What the task requires: Convert the data below into a numbered list, omitting any blank lines.
[Begin]
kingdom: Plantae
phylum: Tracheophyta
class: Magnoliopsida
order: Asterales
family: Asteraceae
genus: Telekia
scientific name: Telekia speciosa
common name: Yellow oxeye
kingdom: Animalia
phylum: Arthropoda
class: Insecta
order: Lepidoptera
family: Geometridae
[End]
Solved exercise:
1. kingdom: Plantae
2. phylum: Tracheophyta
3. class: Magnoliopsida
4. order: Asterales
5. family: Asteraceae
6. genus: Telekia
7. scientific name: Telekia speciosa
8. common name: Yellow oxeye
9. kingdom: Animalia
10. phylum: Arthropoda
11. class: Insecta
12. order: Lepidoptera
13. family: Geometridae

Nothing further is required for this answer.